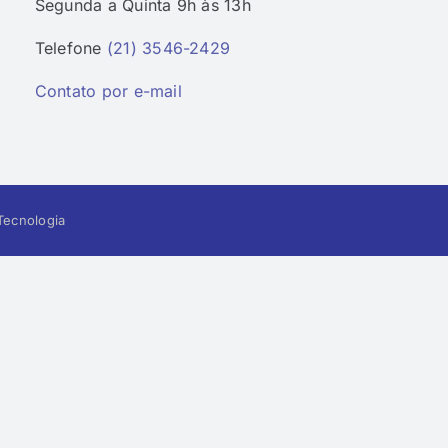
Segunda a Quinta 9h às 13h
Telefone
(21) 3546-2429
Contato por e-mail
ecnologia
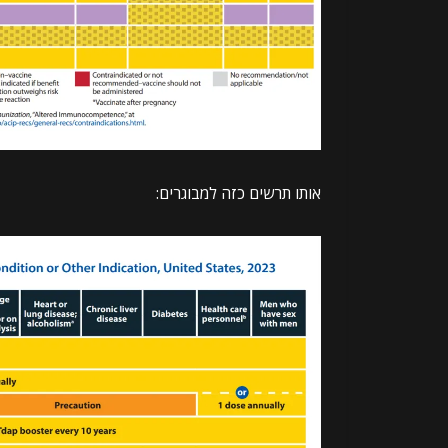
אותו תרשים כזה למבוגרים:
┄┄┄┄┄┄┄┄┄┄┄┄┄┄┄┄┄┄┄┄
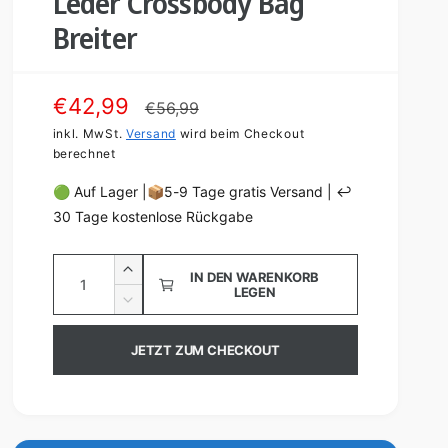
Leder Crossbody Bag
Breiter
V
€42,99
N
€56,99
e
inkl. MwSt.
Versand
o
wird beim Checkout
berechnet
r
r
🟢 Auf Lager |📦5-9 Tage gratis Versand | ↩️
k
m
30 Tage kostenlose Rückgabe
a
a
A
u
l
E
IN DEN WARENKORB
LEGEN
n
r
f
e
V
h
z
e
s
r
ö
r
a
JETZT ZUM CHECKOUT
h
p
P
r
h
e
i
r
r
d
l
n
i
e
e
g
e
┄┄┄┄┄┄┄┄┄┄┄┄┄┄┄┄┄┄┄┄
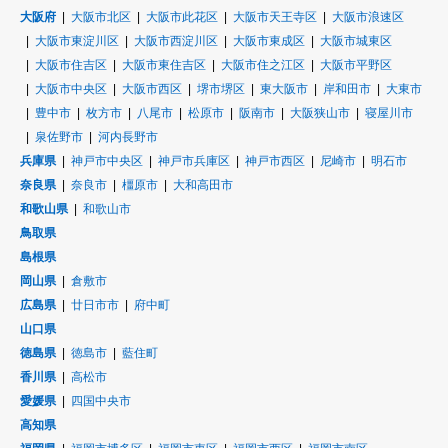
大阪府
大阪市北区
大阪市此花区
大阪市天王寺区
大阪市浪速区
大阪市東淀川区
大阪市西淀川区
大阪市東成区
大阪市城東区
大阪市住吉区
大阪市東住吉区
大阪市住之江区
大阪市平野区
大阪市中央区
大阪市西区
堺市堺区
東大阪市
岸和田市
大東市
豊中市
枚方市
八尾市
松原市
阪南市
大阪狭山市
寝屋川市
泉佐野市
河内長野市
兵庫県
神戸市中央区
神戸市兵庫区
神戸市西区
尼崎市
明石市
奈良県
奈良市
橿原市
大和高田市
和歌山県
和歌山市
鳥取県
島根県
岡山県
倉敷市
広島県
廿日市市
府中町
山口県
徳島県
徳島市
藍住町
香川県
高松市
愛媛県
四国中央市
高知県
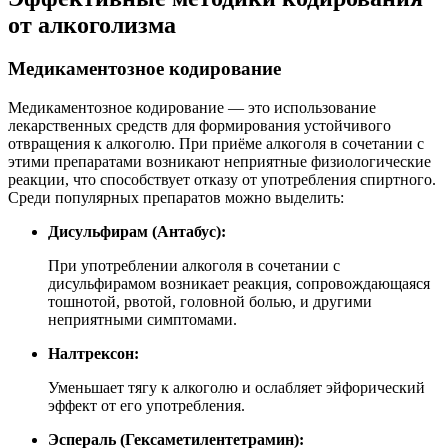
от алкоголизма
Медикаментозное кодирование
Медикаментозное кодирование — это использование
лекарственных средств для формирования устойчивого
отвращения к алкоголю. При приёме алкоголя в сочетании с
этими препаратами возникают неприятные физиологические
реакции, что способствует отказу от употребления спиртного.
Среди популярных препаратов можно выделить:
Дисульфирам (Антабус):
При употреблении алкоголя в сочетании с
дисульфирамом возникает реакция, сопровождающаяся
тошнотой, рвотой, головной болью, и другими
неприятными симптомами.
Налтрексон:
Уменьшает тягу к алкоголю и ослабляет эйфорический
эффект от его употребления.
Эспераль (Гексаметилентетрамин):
┄┄┄┄┄┄┄┄┄┄┄┄┄┄┄┄┄┄┄┄
▸ Requirement:
Above, find the line holding "Segunda a Quinta 9h às 13h" and the line holding "אותו תרשים כזה". Print exactly those two lines and every line between them, but no pictures.

▸ Solution to this problem:
Segunda a Quinta 9h às 13h
Telefone
(21) 3546-2429
Contato por e-mail
ecnologia
אותו תרשים כזה למבוגרים:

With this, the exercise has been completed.